We should change this to something more standard like:
"Apache-HttpClient/3.1-rc1 ("+ System.getProperty("os.name") ";" System.getProperty("os.arch") ") "
"Java/"+ System.getProperty("java.vm.version") " (" System.getProperty("java.vm.vendor") +")"
which renders:
"Apache-HttpClient/3.1-rc1 (Windows XP 5.1;x86) Java/1.5.0_08 (Sun Microsystems Inc.)"
Sun's internal Http client uses something like "Java/1.5.0_08".
I am completely ignoring the fact that real-world user agents use almost arbitrary strings.

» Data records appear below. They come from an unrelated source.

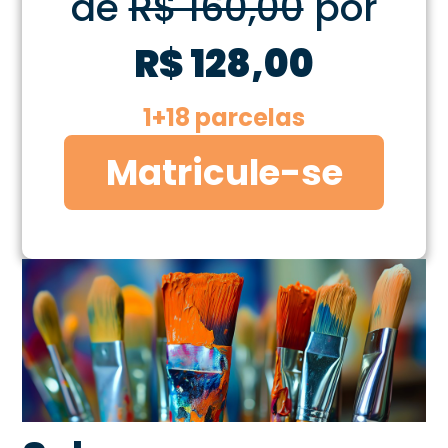
de
R$ 160,00
por
R$ 128,00
1+18 parcelas
Matricule-se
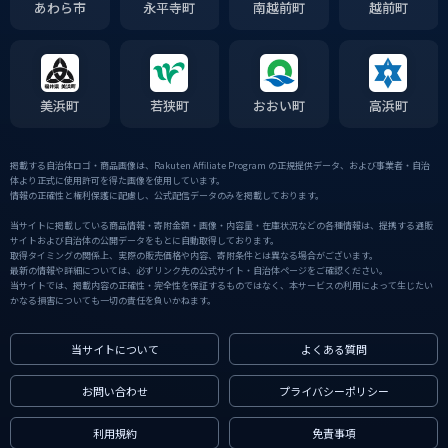
あわら市
永平寺町
南越前町
越前町
美浜町
若狭町
おおい町
高浜町
掲載する自治体ロゴ・商品画像は、Rakuten Affiliate Program の正規提供データ、および事業者・自治
体より正式に使用許可を得た画像を使用しています。
情報の正確性と権利保護に配慮し、公式配信データのみを掲載しております。
当サイトに掲載している商品情報・寄附金額・画像・内容量・在庫状況などの各種情報は、提携する通販
サイトおよび自治体の公開データをもとに自動取得しております。
取得タイミングの関係上、実際の販売価格や内容、寄附条件とは異なる場合がございます。
最新の情報や詳細については、必ずリンク先の公式サイト・自治体ページをご確認ください。
当サイトでは、掲載内容の正確性・完全性を保証するものではなく、本サービスの利用によって生じたい
かなる損害についても一切の責任を負いかねます。
当サイトについて
よくある質問
お問い合わせ
プライバシーポリシー
利用規約
免責事項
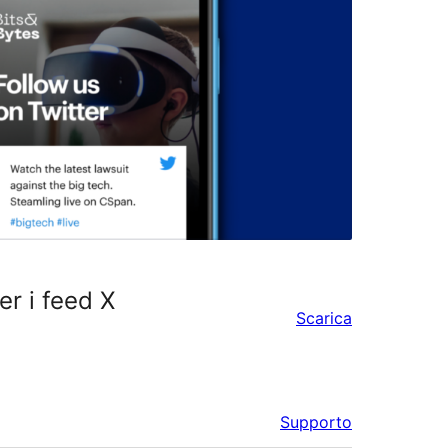
r i feed X
Scarica
Supporto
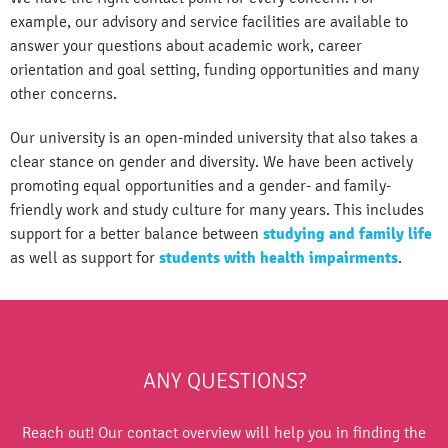
example, our advisory and service facilities are available to
answer your questions about academic work, career
orientation and goal setting, funding opportunities and many
other concerns.
Our university is an open-minded university that also takes a
clear stance on gender and diversity. We have been actively
promoting equal opportunities and a gender- and family-
friendly work and study culture for many years. This includes
support for a better balance between
studying and family life
as well as support for
students with health impairments
.
ANY QUESTIONS?
Reach out! Our contact overview will help you in finding the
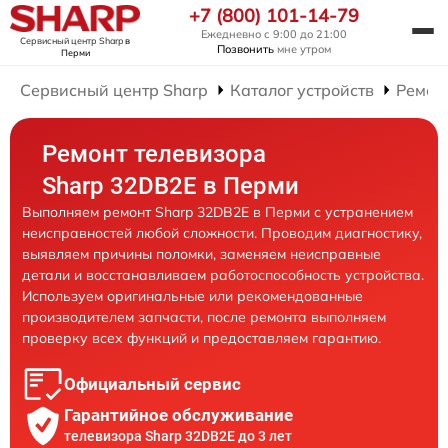
+7 (800) 101-14-79
Ежедневно с 9:00 до 21:00
Сервисный центр Sharp
в
Позвонить
мне утром
Перми
Сервисный центр Sharp
Каталог устройств
Ремон
Ремонт телевизора
Sharp 32DB2E в Перми
Выполняем ремонт Sharp 32DB2E в Перми с устранением
неисправностей любой сложности. Проводим диагностику,
выявляем причины поломки, заменяем неисправные
детали и восстанавливаем работоспособность устройства.
Используем оригинальные или рекомендованные
производителем запчасти, после ремонта выполняем
проверку всех функций и предоставляем гарантию.
Официальный сервис
Гарантийное обслуживание
телевизора Sharp 32DB2E до 3 лет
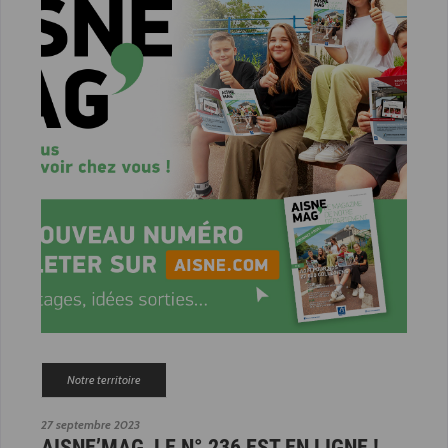
Notre territoire
27 septembre 2023
AISNE’MAG, LE N° 236 EST EN LIGNE !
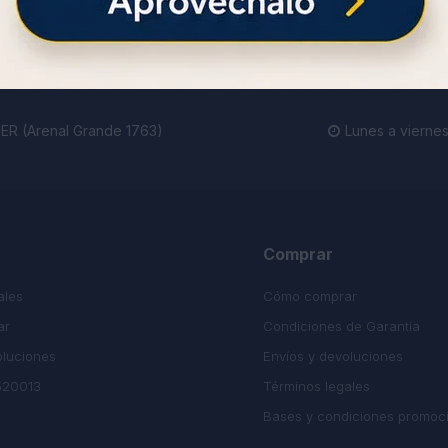
ienda.
R (Arenal Grande 1763)
Lunes a viernes

Comprar
ales
Cómo comprar
ar
Condiciones de Garantía
oluciones
Envíos y devoluciones
520013
Términos legales
Bases y condiciones promoc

Some fine examples of misbehaviour from my private logs:
"Jakmpqes dihurxf wfyiupsc" – apparently somebody has to hide something...
"Missigua Locator 1.9"
"Poodle predictor 1.0"
"shelob v1.0"
"ISC Systems iRc Search 2.1"
"ping.blogug.ch aggregator 1.0"
"http://www.uni-koblenz.de/~flocke/robot-info.txt" – ...sigh
I am very tempted to write a User-Agent string validator that prevents misuse of this field in HttpClient.